IHA
Oluşturulma Tarihi: Şubat 19, 2016 15:16
TEPEBAŞI BELEDİYESİ’NİN KENT-KÜLTÜR SÖYLEŞİLERİ DEVAM EDİYOR. ŞAİR HAYDAR ERGÜLEN’İN YÖNETTİĞİ SÖYLEŞİLERİN BU DEFAKİ KONUĞU GAZETECİ METE ÇUBUKÇU’YDU.
Tepebaşı Belediyesi’nin sürdürdüğü ve şair Haydar Ergülen’in yönettiği kent-kültür söyleşilerin bu defaki konuğu gazeteci Mete Çubukçu’ydu.
Özdilek Sanat Merkezi’ndeki Oktay Ekinci Salonu’nda gerçekleştirilen söyleşi, Ankara’da meydana gelen bombalı saldırıda yaşamını yitirenler için bir dakikalık saygı duruşuyla başladı. “Orta Doğu Üzerine” konulu söyleşide konuşan gazeteci Mete Çubukçu, ’Yurtta sulh, cihanda sulh’ diye bir şeyin varlığından geçmişte bahsedildiğini vurgulayarak, "Şimdi, Orta Doğu deyince, şiddet-terör, bu tür olaylar aklımıza geliyor. Arap ayaklanması sırasında Mısır’da çok uzun bir vakit geçirdim. Oradaki gençlerin, oradaki insanların heyecanı beni de heyecanlandırmıştı. Herkes her şeyi becerebilir ama, o kadar karmaşık, o kadar farklı, güçlü yükün altına elinizi soktuğunuz bir bölge ki. Ve herkesin oynadığı bir bölge. Tunus’ta işçi sendikaları çok güçlüdür. Çok fazla bilmeyiz. Mısır’da tarım kesimi, yine işçi sendikaları, özellikle tarımla bağlantılı sendikalar çok güçlüdür. Bu tür ayaklanmalarda bunlar inisiyatif kullanmıştır. İslam gerçekten önemli bir unsurdur, gerçekten hayatın her alanında vardır, bunu doğal karşılamak gerekir. Çok uzun yıllar oradaki rejimler çoğu şeye izin vermedi. Demokrasilerde, bu ülkede de her şeye rağmen kör- topal bir şeyleri götürmeye çalışıyoruz. Orta Doğu bilinmesi gereken bir coğrafyadır. Siz Orta Doğu’ya girerseniz, o da sizin içinize girer. Bu sadece Türkiye için değil, tüm ülkeler için geçerlidir. Bugün İŞİD terörü, mülteci meselesi artık sadece bu bölgenin meselesi değil, Avrupa’nın meselesidir" dedi.

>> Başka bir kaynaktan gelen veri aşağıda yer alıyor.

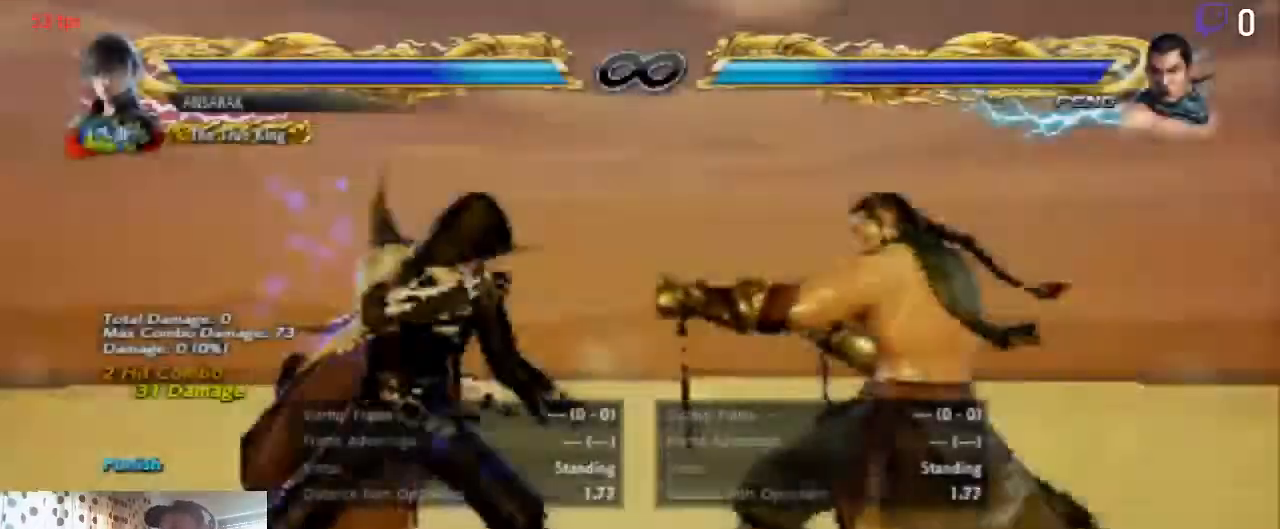
{"buttons": ["Y", "DPAD_DOWN", "DPAD_RIGHT"], "left_stick": "center", "right_stick": "center", "events": [[33, "DPAD_LEFT", "down"], [300, "DPAD_LEFT", "up"], [467, "DPAD_RIGHT", "down"], [501, "DPAD_DOWN", "down"], [501, "Y", "down"]]}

"BAŞKASININ EVİNE TAŞ ATARSAN, ONLAR DA SENİN EVİNİ TAŞLARLAR"
Söyleşiyi yöneten şair Haydar Ergülen de, ’Yurtta sulh, ihanda sulh" ilkesine dikkat çekerek şöle konuştu;
"Geçen yıl Temmuz’daki Suruç katliamından beri; Suruç, Diyarbakır, Ankara katliamları devam ediyor. Ölen insandır, bu yüzden çok acılı süreçten geçiyoruz.
Atatürk’ün söylediği ’Yurtta sulh, cihanda sulh’ ya da ’Yurtta barış, dünyada barış’ Türkiye’de egemen olan bir anlayıştı. Şimdi ise, Osmanlıcı ve emperyalist hayaller kaçınılmaz olarak bizi bu noktalara getirdi. Orta Doğu’nun bir parçasıyız, coğrafya olarak inkar edemeyiz. Kültür- din olarak, uygarlık olarak elbette bir parçasıyız. Ama şimdi artık, kan ve şiddet anlamında parçası olduk. Başkasının evine taş atarsan, onlar da senin evini taşlarlar. Ne yazık ki, hayat böyle."